[Bounding box prediction data]
_ _ _ _
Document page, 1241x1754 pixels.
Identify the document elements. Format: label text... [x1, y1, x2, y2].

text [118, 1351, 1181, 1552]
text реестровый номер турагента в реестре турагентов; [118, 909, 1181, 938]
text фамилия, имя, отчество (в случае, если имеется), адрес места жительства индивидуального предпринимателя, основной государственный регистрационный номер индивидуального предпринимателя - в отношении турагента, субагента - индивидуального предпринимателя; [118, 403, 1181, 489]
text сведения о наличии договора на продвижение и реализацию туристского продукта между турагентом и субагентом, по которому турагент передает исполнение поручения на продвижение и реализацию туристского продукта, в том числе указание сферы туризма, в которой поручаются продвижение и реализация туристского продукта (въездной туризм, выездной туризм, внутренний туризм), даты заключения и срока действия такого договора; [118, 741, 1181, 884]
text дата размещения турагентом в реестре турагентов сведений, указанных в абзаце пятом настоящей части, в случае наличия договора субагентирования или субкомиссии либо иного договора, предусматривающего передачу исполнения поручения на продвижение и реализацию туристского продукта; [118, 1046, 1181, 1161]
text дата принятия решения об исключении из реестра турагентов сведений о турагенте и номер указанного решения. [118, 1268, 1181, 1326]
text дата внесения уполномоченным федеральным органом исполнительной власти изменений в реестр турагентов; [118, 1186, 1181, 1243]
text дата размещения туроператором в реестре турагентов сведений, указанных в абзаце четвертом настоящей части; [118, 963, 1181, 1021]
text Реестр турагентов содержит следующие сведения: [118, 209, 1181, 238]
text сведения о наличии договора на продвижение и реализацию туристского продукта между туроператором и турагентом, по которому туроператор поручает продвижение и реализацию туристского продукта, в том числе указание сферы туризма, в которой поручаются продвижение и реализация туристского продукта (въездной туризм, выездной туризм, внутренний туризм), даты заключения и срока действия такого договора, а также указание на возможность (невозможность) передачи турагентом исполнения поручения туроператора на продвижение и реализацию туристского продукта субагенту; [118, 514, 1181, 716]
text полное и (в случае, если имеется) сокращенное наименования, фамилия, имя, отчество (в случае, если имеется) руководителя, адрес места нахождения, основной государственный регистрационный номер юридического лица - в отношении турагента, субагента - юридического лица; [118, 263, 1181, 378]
_ _ _ _
— Instruction —
Set down each line exactly as it appears, starting at the top of the data and ending at the line containing "Identify the document", and include no other lines.

— Answer for the task —
Document page, 1241x1754 pixels.
Identify the document elements. Format: label text... [x1, y1, x2, y2].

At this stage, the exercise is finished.